Espaldas de ángel, susurraban las muchachas
y sus palabras con alas eran siempre mucho muy ligeras;
se referían, por supuesto, con su gracia natural y fresca
a mi desnaturalización traviesa;
mi musculatura no alcazaba nunca a sostener lo que decían de mí,
yo sólo sentía laceración, dolor pues, mucho dolor.

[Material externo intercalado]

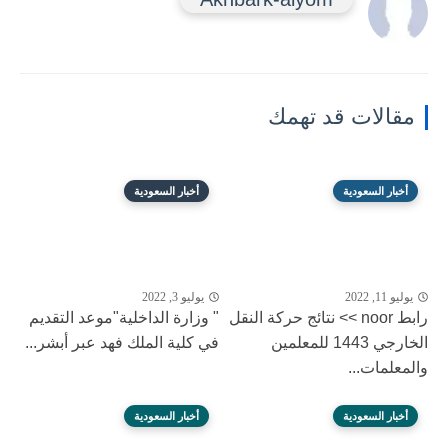
مقالات قد تهمك
أخبار السعودية
أخبار السعودية
يوليو 11, 2022
يوليو 3, 2022
رابط noor >> نتائج حركة النقل
" وزارة الداخلية"موعد التقديم
الخارجي 1443 للمعلمين
في كلية الملك فهد عبر أبشر...
والمعلمات...
أخبار السعودية
أخبار السعودية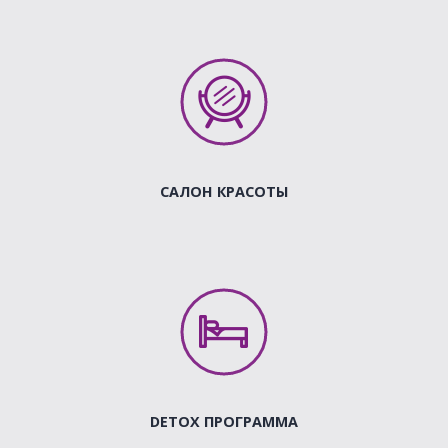
САЛОН КРАСОТЫ
DETOX ПРОГРАММА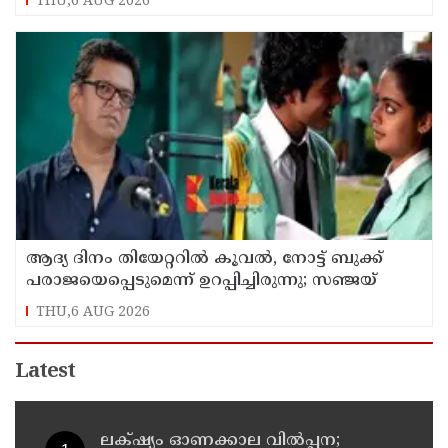
THU,6 AUG 2026
ആദ്യ ദിനം തിയേറ്ററില്‍ കൂവല്‍, നോട്ട് ബുക്ക്
പരാജയെപ്പെടുമെന്ന് ഉറപ്പിച്ചിരുന്നു; സഞ്ജയ്
THU,6 AUG 2026
Latest
ലക്‌ഷ്യം ഓണക്കാല വിൽപ്പന;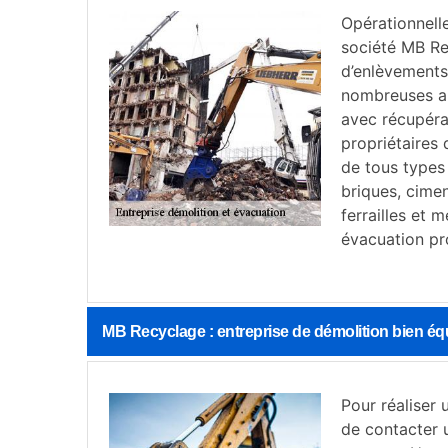
Opérationnell
société MB Re
d’enlèvements
nombreuses an
avec récupéra
propriétaires
de tous types 
briques, ciment
ferrailles et 
évacuation pr
MB Recyclage : entreprise de démolition bien éq
Pour réaliser 
de contacter u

Me entrenaron. Una cuerda amarrada a mi pata
me enseñó el alfabeto con que podría en adelante
nombrar los destinos posibles de cualquier desplazamiento,
cegaron los ojos de mi instinto,
me pusieron para cubrir todos mis sentidos una negra capucha
que sólo me es retirada para cumplir mi cometido.

Desde el puño de amos implacables
–tales son las fuerzas que me tienen–
salto a las mayores alturas para caer en forma vertical sobre mi presa,
lo que vuela me aterra y me da hambre
y en lo último en que quiero pensar es en mí mismo en el vacío,
mi elemento
desde que la metamorfosis vengadora me tornó en cernícalo
y tuve que olvidar la risa para siempre.
Pero el sufrir más grande, el que no tiene soborno,
es el dolor mismo del vuelo:
lo que se rasga es uno cuando tiene que atender asuntos
que no son de su especie.
He aquí por qué se dice que hay que pensar bien las cosas.